● Your instructions: The records below are to be set down again exactly, with the pictures left out.

● Data for analysis:
○ ○ ○ ○

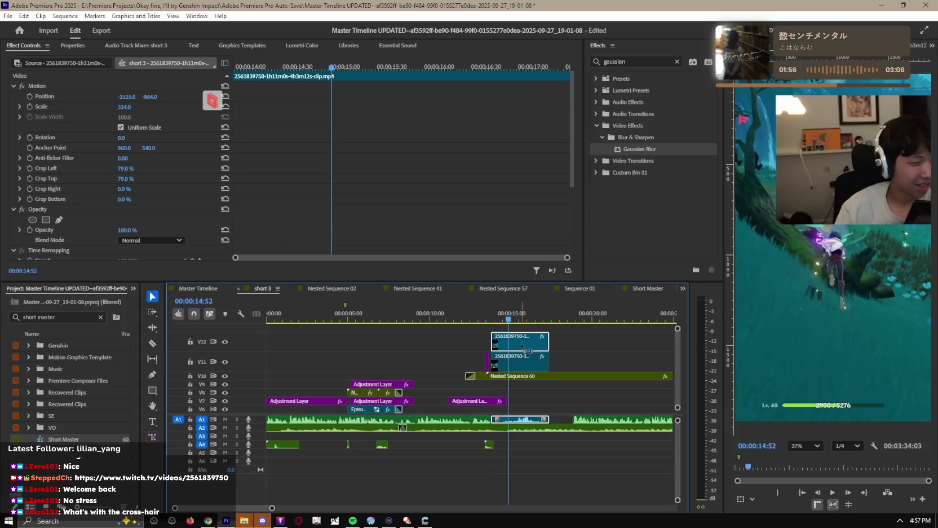
pyautogui.moveTo(139, 97)
pyautogui.mouseDown()
pyautogui.moveTo(124, 97)
pyautogui.moveTo(135, 97)
pyautogui.mouseUp()
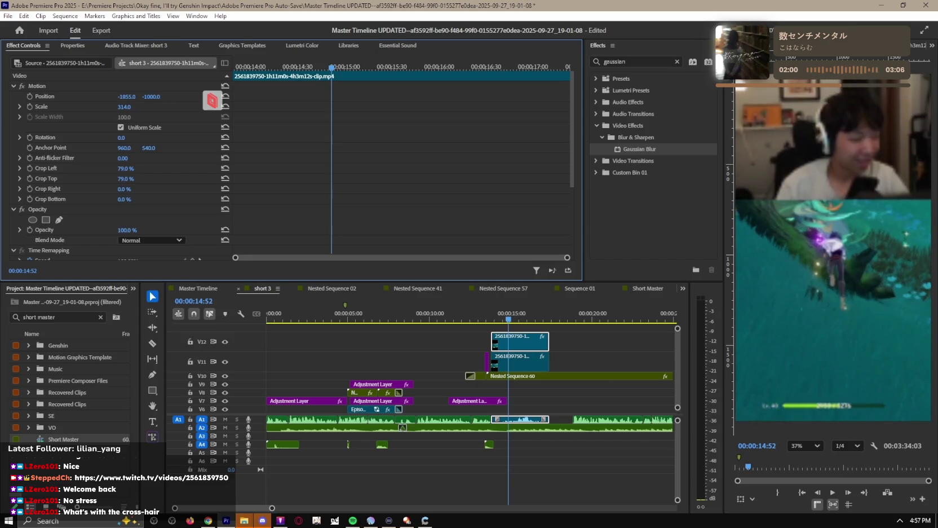
pyautogui.moveTo(212, 101); pyautogui.dragTo(213, 149)
# Step: Rescale the V11 gameplay clip, raise it below the facecam, and play the stacked layout
pyautogui.click(520, 365)
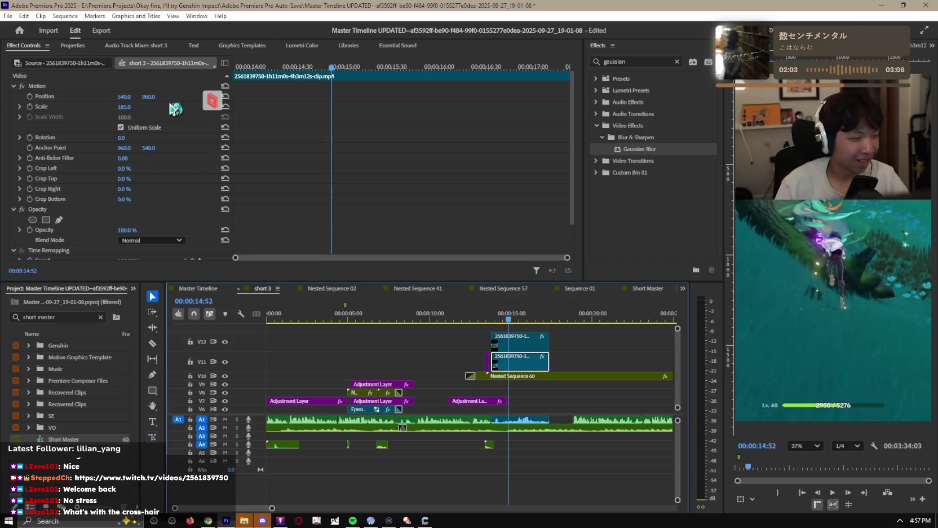
pyautogui.click(124, 106)
pyautogui.write('100')
pyautogui.press('Return')
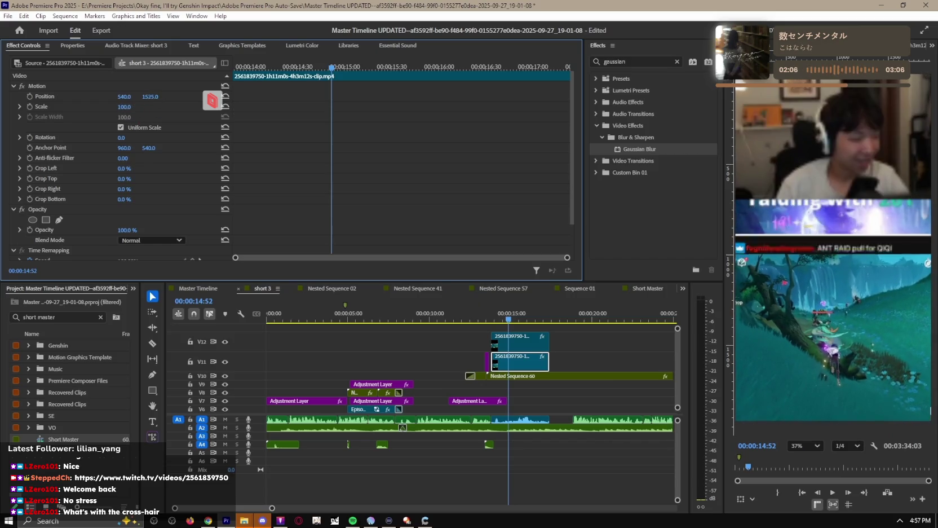
pyautogui.moveTo(150, 97)
pyautogui.mouseDown()
pyautogui.moveTo(130, 109)
pyautogui.moveTo(144, 107)
pyautogui.mouseUp()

○ ○ ○ ○

● Solved problem:
pyautogui.moveTo(139, 97)
pyautogui.mouseDown()
pyautogui.moveTo(124, 97)
pyautogui.moveTo(135, 97)
pyautogui.mouseUp()
pyautogui.moveTo(212, 101); pyautogui.dragTo(213, 149)
# Step: Rescale the V11 gameplay clip, raise it below the facecam, and play the stacked layout
pyautogui.click(520, 365)
pyautogui.click(124, 106)
pyautogui.write('100')
pyautogui.press('Return')
pyautogui.moveTo(150, 97)
pyautogui.mouseDown()
pyautogui.moveTo(130, 109)
pyautogui.moveTo(144, 107)
pyautogui.mouseUp()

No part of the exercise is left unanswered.